Paul Lewis, Guardwell Crescent, Edinburgh

What’s in a name?

I see the SNP government has unilaterally renamed the Indian Covid variant to suit their political agenda. I'm surprised they haven't yet renamed the Kent variant as the “English variant”.

Bill Cooper, Highfield Circle, Kinross

Decline and fall

Part of the alleged BBC problem is surely due to the general decline of morality in society and the professions, and the "anything goes” attitude that prevails with individuals who want to get on in life. The truth for many people these days is simply that they say what they think other people want to hear. This is surely true of political life, and could be why politicians have lost credibility and respect. The days of telling the truth are gone, as are the days of Empire and personal integrity.

Malcolm Parkin, Gamekeepers Road, Kinnesswood, Kinross

Sauce for goose

It is clear that there is an element of urgency in the SNP’s aim to hold a second independence referendum as soon as they can and on the most favourable terms possible, much as was the case in 2014. The latter is most unlikely, however, as once bitten, twice shy and Boris Johnson is no fool.
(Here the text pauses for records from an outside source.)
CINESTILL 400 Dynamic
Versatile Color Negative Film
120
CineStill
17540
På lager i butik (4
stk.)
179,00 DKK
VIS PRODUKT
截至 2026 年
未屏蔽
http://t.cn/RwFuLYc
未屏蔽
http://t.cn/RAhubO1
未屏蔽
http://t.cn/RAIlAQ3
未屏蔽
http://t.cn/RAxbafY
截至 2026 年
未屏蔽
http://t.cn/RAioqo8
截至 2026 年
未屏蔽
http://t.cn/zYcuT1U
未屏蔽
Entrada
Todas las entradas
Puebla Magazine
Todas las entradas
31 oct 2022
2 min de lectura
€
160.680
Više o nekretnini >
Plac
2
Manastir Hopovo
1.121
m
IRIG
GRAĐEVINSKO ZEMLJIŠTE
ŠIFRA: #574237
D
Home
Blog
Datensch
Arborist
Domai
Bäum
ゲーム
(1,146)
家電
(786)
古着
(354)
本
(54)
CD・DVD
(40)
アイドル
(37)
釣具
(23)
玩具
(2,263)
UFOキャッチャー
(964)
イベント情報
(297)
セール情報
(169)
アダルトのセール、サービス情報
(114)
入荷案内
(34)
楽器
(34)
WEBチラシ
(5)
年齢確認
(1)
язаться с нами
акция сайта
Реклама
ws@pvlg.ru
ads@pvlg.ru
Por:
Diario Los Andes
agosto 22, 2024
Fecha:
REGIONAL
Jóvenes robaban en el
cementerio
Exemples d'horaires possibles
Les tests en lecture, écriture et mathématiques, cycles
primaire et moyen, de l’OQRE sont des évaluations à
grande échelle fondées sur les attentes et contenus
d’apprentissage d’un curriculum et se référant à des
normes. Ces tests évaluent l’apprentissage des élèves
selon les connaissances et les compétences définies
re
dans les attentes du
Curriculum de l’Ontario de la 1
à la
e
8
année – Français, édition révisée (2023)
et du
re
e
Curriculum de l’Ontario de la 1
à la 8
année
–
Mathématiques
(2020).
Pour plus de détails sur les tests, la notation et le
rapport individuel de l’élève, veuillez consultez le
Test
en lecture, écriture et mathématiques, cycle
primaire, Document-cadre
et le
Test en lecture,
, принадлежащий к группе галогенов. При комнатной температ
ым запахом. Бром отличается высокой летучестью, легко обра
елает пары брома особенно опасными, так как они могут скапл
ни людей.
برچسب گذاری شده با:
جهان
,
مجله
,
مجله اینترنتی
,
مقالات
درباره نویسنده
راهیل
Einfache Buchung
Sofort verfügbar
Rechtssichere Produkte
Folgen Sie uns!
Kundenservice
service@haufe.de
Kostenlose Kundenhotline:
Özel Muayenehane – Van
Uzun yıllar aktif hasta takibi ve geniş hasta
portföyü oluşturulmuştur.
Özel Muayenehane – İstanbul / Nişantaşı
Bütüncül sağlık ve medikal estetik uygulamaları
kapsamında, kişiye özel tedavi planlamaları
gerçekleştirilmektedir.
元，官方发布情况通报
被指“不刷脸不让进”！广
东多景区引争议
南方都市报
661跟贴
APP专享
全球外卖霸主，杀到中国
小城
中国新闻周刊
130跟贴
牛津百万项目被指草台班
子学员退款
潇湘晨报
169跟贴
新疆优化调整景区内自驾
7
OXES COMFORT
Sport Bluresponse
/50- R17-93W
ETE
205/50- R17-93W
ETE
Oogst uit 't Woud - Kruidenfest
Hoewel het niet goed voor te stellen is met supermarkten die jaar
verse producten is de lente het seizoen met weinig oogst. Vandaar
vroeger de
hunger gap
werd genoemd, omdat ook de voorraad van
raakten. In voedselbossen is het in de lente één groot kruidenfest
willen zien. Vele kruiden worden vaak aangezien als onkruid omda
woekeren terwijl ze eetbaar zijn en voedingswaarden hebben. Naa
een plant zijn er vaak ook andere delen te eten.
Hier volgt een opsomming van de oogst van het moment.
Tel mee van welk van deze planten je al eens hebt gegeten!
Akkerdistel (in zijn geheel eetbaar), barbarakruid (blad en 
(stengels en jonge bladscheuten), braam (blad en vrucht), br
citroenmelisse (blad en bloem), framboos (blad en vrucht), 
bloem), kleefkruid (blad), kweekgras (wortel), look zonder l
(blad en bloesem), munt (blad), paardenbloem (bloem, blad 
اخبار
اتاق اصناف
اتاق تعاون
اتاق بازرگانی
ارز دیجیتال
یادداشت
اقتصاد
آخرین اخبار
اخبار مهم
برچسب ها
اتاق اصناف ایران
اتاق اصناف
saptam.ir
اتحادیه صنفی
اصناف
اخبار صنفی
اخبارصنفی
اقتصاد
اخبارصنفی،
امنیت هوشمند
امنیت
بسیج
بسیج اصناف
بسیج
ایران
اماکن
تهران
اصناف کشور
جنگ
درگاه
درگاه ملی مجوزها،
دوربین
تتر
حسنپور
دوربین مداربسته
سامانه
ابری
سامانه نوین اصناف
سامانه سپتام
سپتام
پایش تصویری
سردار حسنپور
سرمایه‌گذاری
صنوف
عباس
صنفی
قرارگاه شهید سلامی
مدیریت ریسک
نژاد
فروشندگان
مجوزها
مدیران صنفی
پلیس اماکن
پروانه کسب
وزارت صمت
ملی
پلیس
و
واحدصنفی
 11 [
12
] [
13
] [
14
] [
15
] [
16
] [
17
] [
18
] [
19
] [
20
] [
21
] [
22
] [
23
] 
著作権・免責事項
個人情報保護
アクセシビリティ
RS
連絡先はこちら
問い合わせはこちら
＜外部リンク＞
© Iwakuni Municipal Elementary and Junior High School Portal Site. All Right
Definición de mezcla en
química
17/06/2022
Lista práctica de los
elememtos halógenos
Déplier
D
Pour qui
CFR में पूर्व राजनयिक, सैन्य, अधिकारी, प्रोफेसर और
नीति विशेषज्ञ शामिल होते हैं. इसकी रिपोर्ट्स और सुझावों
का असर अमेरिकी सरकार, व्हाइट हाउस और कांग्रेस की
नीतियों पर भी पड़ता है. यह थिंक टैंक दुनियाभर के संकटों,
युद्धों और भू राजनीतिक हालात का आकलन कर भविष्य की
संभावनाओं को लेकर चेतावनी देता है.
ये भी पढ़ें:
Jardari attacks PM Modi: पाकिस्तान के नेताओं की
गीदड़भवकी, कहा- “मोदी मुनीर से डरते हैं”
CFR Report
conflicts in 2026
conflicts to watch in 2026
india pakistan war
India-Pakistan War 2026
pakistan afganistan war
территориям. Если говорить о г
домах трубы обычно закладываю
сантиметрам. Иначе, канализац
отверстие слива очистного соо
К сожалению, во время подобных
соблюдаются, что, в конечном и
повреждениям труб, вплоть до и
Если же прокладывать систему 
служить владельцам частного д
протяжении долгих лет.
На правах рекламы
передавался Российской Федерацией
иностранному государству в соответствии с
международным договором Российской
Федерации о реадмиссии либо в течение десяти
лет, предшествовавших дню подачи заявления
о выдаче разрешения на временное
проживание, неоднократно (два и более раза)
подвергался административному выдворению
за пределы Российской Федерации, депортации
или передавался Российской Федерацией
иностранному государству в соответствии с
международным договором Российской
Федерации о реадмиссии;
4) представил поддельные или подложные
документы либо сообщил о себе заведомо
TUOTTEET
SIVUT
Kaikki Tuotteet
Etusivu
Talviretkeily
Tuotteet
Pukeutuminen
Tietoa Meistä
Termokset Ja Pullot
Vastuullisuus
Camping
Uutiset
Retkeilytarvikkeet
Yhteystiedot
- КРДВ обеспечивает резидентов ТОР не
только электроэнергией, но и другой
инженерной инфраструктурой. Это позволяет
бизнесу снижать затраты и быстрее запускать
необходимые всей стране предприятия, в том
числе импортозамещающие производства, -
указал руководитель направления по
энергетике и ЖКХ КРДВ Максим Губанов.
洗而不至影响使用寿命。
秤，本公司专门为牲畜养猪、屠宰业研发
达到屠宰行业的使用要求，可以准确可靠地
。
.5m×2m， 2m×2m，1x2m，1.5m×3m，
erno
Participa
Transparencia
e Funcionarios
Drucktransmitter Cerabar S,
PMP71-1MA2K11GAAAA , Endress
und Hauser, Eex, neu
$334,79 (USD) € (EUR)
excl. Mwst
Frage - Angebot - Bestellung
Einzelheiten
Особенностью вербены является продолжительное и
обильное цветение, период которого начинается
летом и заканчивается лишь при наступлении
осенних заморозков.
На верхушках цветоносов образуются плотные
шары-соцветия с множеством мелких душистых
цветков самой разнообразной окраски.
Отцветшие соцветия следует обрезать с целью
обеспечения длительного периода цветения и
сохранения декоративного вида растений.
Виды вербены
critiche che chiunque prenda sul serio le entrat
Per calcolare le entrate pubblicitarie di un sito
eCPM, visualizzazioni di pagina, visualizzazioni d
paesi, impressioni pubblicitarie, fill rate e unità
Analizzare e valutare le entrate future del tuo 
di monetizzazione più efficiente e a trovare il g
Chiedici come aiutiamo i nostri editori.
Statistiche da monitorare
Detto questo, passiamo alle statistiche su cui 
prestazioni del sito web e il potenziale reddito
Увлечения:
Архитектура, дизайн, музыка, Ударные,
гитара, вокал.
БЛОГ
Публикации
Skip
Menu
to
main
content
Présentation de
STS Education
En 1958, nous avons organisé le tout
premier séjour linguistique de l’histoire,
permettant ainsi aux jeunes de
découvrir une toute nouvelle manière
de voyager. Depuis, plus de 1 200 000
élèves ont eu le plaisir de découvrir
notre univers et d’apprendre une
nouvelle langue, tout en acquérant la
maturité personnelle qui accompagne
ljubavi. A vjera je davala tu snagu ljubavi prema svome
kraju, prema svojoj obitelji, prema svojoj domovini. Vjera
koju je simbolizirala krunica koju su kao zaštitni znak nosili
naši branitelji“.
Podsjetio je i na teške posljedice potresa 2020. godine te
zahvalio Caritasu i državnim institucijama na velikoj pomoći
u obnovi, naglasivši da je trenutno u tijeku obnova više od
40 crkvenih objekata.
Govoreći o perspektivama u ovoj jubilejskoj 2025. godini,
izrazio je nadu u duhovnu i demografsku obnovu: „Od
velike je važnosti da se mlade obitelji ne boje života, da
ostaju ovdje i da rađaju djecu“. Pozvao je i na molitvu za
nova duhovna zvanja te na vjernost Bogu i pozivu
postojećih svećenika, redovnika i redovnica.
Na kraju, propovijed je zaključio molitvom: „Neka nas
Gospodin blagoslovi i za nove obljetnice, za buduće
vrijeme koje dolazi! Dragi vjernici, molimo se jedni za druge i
Indeed, Joanna Cherry would seem to be warning that her party needs to inject urgency into this matter, just as Alex Salmond was urging during the election. They know that the odds will begin stacking against their plan as the EU continues its spiral into break-up and Brexit begins to turn the economic tide, with new investment and trade deals outside little Europe.

Perhaps it is time that the disparate parts of Scotland make it plain that any attempt at breaking up the UK could lead, instead, to the break-up of Scotland into its constituent parts. It is already clear that the peripheral parts of Scotland are firmly unionist, be it the Orkneys, Shetlands, Dumfries and Galloway or the Borders.

Perhaps some of Scotland’s councils should take a leaf from the Holyrood book – or at least the SNP pages – and declare that they will remain an integral part of the UK regardless of whatever the SNP decide? They have no constitutional right to do so, of course, but, hey, sauce for the goose is sauce for the gander!